More often that not, transgender individuals in the United States find themselves leaving home, either voluntarily or forcibly, and while they do not necessarily become part of a clan that is comparable to what exists in the hijra community, I would argue that they do find themselves in a rather similar position by either getting involved in sex work/trafficking or begging on the streets–though probably due to a combination of job discrimination and subsequent homelessness, rather than being forced into it by a “guru” figure–and that in and of itself is a pretty solid similarity, rather than a key difference.
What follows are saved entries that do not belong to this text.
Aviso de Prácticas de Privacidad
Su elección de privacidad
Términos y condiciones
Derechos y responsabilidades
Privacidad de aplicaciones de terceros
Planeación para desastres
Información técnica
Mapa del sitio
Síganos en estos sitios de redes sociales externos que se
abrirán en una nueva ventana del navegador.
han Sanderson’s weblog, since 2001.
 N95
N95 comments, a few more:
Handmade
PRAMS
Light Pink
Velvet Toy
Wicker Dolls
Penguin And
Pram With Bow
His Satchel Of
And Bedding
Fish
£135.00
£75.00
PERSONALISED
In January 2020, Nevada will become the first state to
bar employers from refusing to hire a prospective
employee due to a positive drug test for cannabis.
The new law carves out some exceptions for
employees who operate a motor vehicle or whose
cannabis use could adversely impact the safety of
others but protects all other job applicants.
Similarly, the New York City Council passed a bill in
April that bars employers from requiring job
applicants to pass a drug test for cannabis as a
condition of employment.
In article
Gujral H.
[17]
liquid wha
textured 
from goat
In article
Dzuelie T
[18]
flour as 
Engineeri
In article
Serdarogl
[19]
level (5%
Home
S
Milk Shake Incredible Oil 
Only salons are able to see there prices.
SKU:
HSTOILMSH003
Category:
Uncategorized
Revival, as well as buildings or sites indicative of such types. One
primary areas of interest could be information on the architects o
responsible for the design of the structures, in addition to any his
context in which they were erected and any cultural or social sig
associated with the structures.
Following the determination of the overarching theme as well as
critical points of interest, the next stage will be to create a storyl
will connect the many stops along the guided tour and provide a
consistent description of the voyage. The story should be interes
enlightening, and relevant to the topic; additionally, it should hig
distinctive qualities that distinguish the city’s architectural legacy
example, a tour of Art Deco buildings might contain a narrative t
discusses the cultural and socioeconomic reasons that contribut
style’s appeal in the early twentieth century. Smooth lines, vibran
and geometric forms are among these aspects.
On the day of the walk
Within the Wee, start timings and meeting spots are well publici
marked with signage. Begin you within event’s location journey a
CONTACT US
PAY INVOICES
The terms are also similar in the sense that both imply an inherent sense of “othering” that falls just outside of the binary, which can be seen as a good or bad thing, depending.
While those are pretty substantial similarities, there are some glaring differences that prove that they are not the same thing in the slightest. To start with, the hijra community sees their transition as a choice, whereas the transgender community sees gender identity as an inherent sense of self that has always been innately. The supreme court of India recently ruled that “third gender” would be an officially recognized option on legal documents stating, “It is the right of every human being to choose their gender” (Khaleeli), which is in and of itself in direct contrast to how the transgender community views gender identity. The hijra community is also comprised of intersex people and eunuchs, and while one of them is a choice, neither are inherently a gender identity, and therefore, are not a part of the transgender community.
But, the religious aspects–and subsequent sexualization–and the difference in the way “choice” is viewed among the communities contributes to a lack of acceptance and advocacy. Though hijras are very visible in India, few advocate for them because their transition is viewed as a choice, and because of the laws that have been put in place, their actions may be perceived as unnatural and illegal; they were, according to ancient texts, supposed to be responsible for pleasuring cisgender men and women, but they were not given much choice in the matter and were often told to “pretend to not want to perform these sexual acts.” These factors make it seem as though they are less than human and, therefore, undeserving of the same rights as their cisgender counterparts; while the transgender community is also seen as “less than” fairly often, much to my dismay, the people here view it as something that is inherently true of a person, which does not give the same, “Well, you chose it, so you have to live with the consequences,” vibe. This fact, along with the other horrible circumstances brought to light in this post, should be more than enough for an ethically presented call to action, even though there are some glaring differences in the communities. In short, “transgender” is a gender identity, whereas “third gender” is a cultural identity, and once the world learns to put their people before their cultures, we can begin to set our sights on a future where acceptance waits, just beyond the horizon.